Extremly high gpu memory consumption for evluation with custom LLM (over 60 GBs)

Open Johncrtz opened this issue 1 year ago • 4 comments

Hello, i created a testset and run it through my RAG pipeline to get documents and a answer for each question. I now have 50 pairs of [question, ground_truth, documents, answer] that i want get the context_recall from.

Code for my custom LLM:

from torch import cuda, bfloat16 
from torch import nn
import transformers
from transformers import BitsAndBytesConfig
from transformers import LlamaTokenizer
import os
from langchain.llms import HuggingFacePipeline 

model_id = 'meta-llama/Llama-2-7b-chat-hf' #'HuggingFaceH4/zephyr-7b-alpha' 
hf_auth = '...' 
os.environ['OPENAI_API_KEY'] = "..."

bnb_config = transformers.BitsAndBytesConfig( load_in_4bit=True, 
                                             bnb_4bit_quant_type='nf4',
                                             bnb_4bit_use_double_quant=True, 
                                             bnb_4bit_compute_dtype=bfloat16 ) # begin initializing HF items, need auth token for these 

model_config = transformers.AutoConfig.from_pretrained( model_id, token=hf_auth )

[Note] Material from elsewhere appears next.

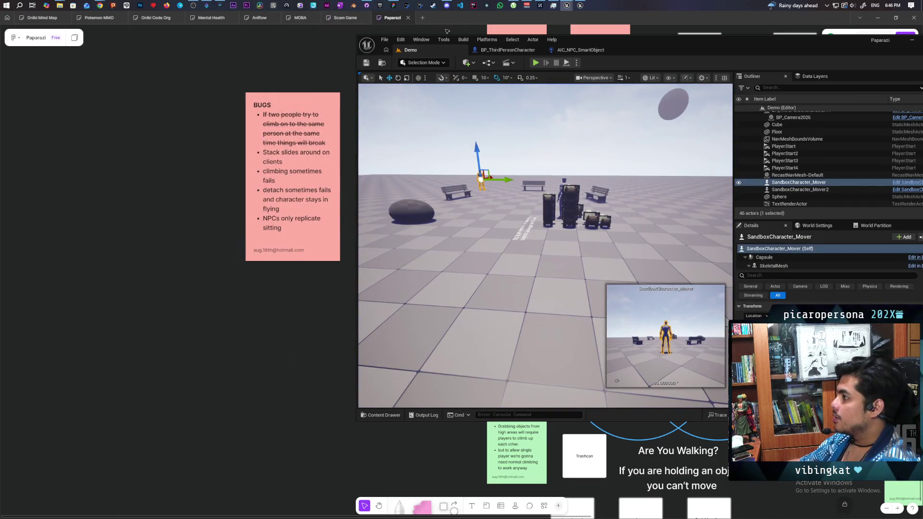
left_click(447, 7)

model = transformers.AutoModelForCausalLM.from_pretrained(model_id, 
                                                          trust_remote_code=True,
                                                          config=model_config,
                                                          quantization_config=bnb_config,
                                                          device_map="auto",
                                                          token=hf_auth ) 

tokenizer = LlamaTokenizer.from_pretrained("meta-llama/Llama-2-7b-chat-hf",token=hf_auth)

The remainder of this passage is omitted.